(Beginning of Excerpted passage)

Weights \(\mathbf{v}_j\) — determine which combination of inputs the neuron responds to

Bias \(b_j\) — sets the firing threshold

Activation \(g\) — shapes the response (on/off, smooth, etc.)

One hidden layer = a learnable basis

Stack \(H\) of these neurons and let a final linear layer combine them:

\[ f(\mathbf{x}) = \sum_{j=1}^{H} w_j \;\underbrace{g(\mathbf{v}_j^T \mathbf{x} + b_j)}_{\text{learnable }\phi_j(\mathbf{x})} \;+\; w_0 \]

This is exactly the linear-basis model \(f(\mathbf{x}) = \mathbf{w}^T\boldsymbol{\phi}(\mathbf{x})\) from earlier, except now the basis functions have learnable parameters.

Input
\(\mathbf{x}\)

→

Hidden layer
\(h_j = g(\mathbf{v}_j^T \mathbf{x} + b_j)\)

→

Output
linear or sigmoid head

This is a neural network with one hidden layer. Stack more layers → a multi-layer perceptron (MLP).

Universal Approximation Theorem

With enough neurons, a single hidden layer can approximate any continuous function.

Intuition: each ReLU neuron contributes a "kink". Combine enough kinks → any shape.

Activation: Neurons H = 4

Grey: individual neurons \(w_j \cdot g(v_j x + b_j)\). Black: their sum. More neurons = more expressive.

(End of Excerpted passage)
(Beginning of Data block)

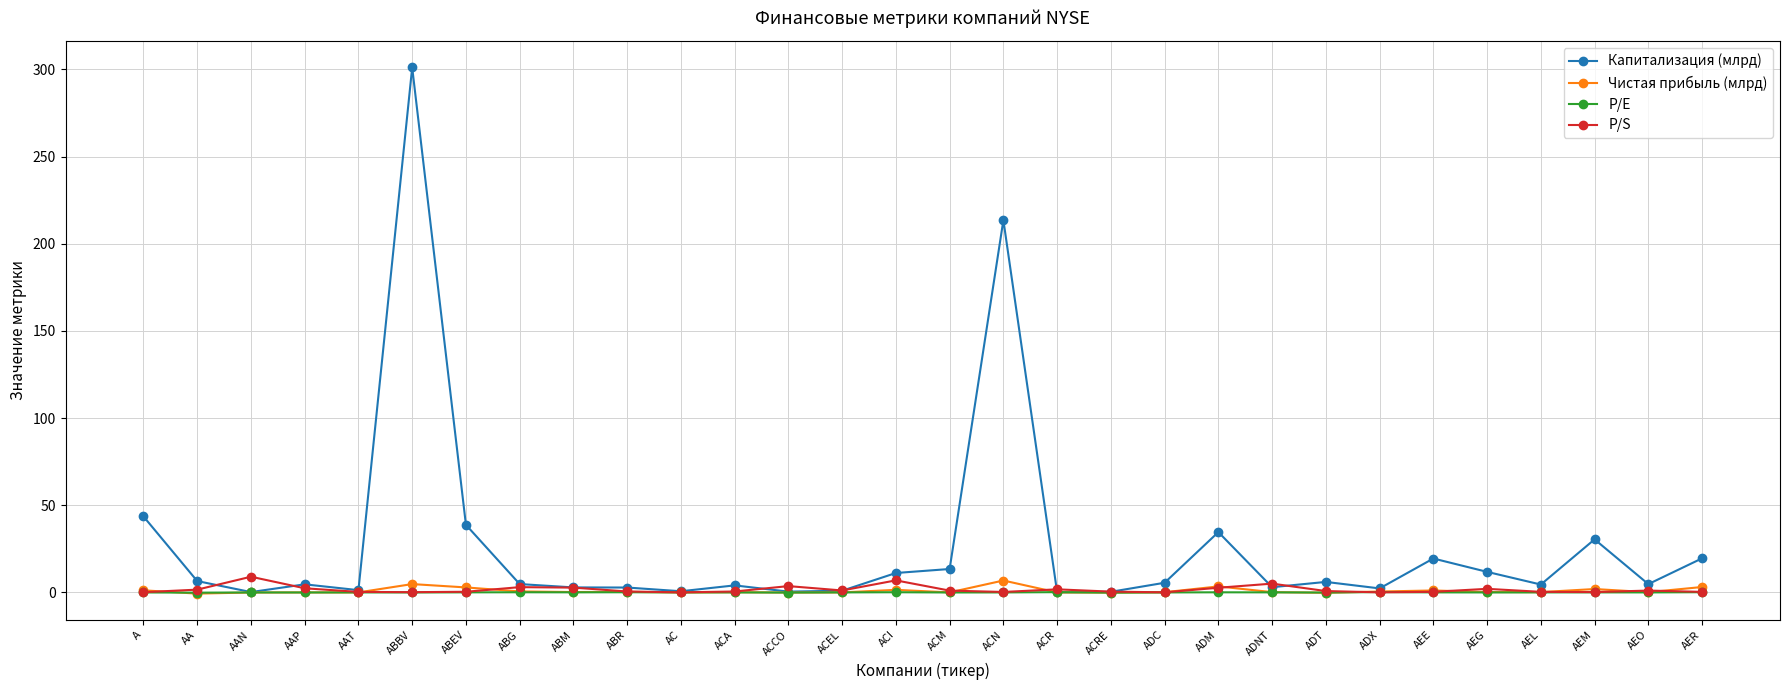

How many series are shown in this chart?

4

(End of Data block)

Exercise set:
a) From the hidden-layer passage, reproduce the text starting with "This is exactly" and going on through "have learnable parameters.".
b) According to the hidden-layer passage, why can a single hidden layer with enough neurons approximate any continuous function? Answer in one to three sentences.
c) In the hidden-layer passage, what does the bias \(b_j\) set?

Answers provided:
a)
This is exactly the linear-basis model \(f(\mathbf{x}) = \mathbf{w}^T\boldsymbol{\phi}(\mathbf{x})\) from earlier, except now the basis functions have learnable parameters.

b) Each ReLU neuron contributes a "kink," and combining enough of these kinks can produce any shape.

c) The firing threshold.